═══ Source data ═══
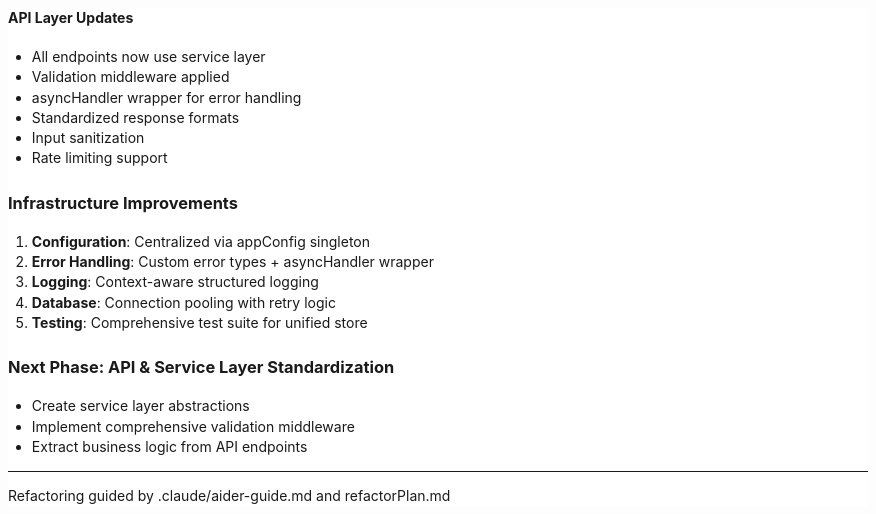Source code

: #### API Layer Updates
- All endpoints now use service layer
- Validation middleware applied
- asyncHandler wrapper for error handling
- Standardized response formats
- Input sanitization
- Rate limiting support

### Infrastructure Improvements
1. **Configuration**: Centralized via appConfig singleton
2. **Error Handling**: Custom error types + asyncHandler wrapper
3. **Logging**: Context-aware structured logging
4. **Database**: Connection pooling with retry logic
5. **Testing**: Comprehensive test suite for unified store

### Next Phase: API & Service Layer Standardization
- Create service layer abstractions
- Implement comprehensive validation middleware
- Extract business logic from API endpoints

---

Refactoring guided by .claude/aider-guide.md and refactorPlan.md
═══
### Job item
Repeat the lines above precisely and skip every picture.

### Task solution
Source code

: #### API Layer Updates
- All endpoints now use service layer
- Validation middleware applied
- asyncHandler wrapper for error handling
- Standardized response formats
- Input sanitization
- Rate limiting support

### Infrastructure Improvements
1. **Configuration**: Centralized via appConfig singleton
2. **Error Handling**: Custom error types + asyncHandler wrapper
3. **Logging**: Context-aware structured logging
4. **Database**: Connection pooling with retry logic
5. **Testing**: Comprehensive test suite for unified store

### Next Phase: API & Service Layer Standardization
- Create service layer abstractions
- Implement comprehensive validation middleware
- Extract business logic from API endpoints

---

Refactoring guided by .claude/aider-guide.md and refactorPlan.md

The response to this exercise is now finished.